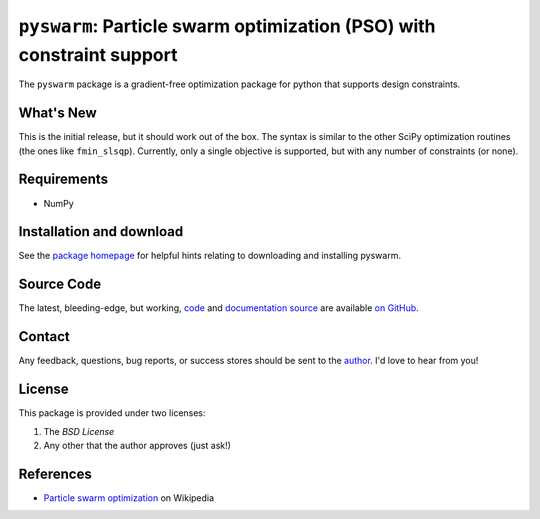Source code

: ======================================================================
``pyswarm``: Particle swarm optimization (PSO) with constraint support
======================================================================

The ``pyswarm`` package is a gradient-free optimization package for python
that supports design constraints.

What's New
==========

This is the initial release, but it should work out of the box. The syntax is
similar to the other SciPy optimization routines (the ones like ``fmin_slsqp``).
Currently, only a single objective is supported, but with any number of
constraints (or none).

Requirements
============

- NumPy

Installation and download
=========================

See the `package homepage`_ for helpful hints relating to downloading
and installing pyswarm.

Source Code
===========

The latest, bleeding-edge, but working, `code
<https://github.com/tisimst/pyDOE/tree/master/pyswarm>`_
and `documentation source
<https://github.com/tisimst/pyswarm/tree/master/doc/>`_ are
available `on GitHub <https://github.com/tisimst/pyswarm/>`_.

Contact
=======

Any feedback, questions, bug reports, or success stores should
be sent to the `author`_. I'd love to hear from you!

License
=======

This package is provided under two licenses:

1. The *BSD License*
2. Any other that the author approves (just ask!)

References
==========

- `Particle swarm optimization`_ on Wikipedia

.. _author: mailto:tisimst@gmail.com
.. _Particle swarm optimization: http://en.wikipedia.org/wiki/Particle_swarm_optimization
.. _package homepage: http://pythonhosted.org/pyswarm
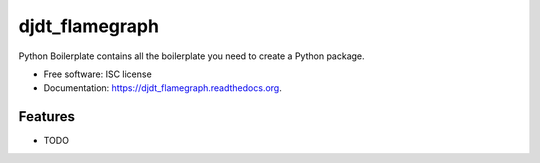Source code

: ===============================
djdt_flamegraph
===============================

.. image:: https://img.shields.io/travis/23andme/djdt_flamegraph.svg
        :target: https://travis-ci.org/blopker/djdt_flamegraph

.. image:: https://img.shields.io/pypi/v/djdt_flamegraph.svg
        :target: https://pypi.python.org/pypi/djdt_flamegraph


Python Boilerplate contains all the boilerplate you need to create a Python package.

* Free software: ISC license
* Documentation: https://djdt_flamegraph.readthedocs.org.

Features
--------

* TODO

####

TASK OBJECTIVE:
Drop the pictures, then write out only the lines running from the one containing "This package is" through the last line above, both included, exactly.

WRITTEN REPLY:
This package is provided under two licenses:

1. The *BSD License*
2. Any other that the author approves (just ask!)

References
==========

- `Particle swarm optimization`_ on Wikipedia

.. _author: mailto:tisimst@gmail.com
.. _Particle swarm optimization: http://en.wikipedia.org/wiki/Particle_swarm_optimization
.. _package homepage: http://pythonhosted.org/pyswarm
Source code

: ===============================
djdt_flamegraph
===============================

.. image:: https://img.shields.io/travis/23andme/djdt_flamegraph.svg
        :target: https://travis-ci.org/blopker/djdt_flamegraph

.. image:: https://img.shields.io/pypi/v/djdt_flamegraph.svg
        :target: https://pypi.python.org/pypi/djdt_flamegraph


Python Boilerplate contains all the boilerplate you need to create a Python package.

* Free software: ISC license
* Documentation: https://djdt_flamegraph.readthedocs.org.

Features
--------

* TODO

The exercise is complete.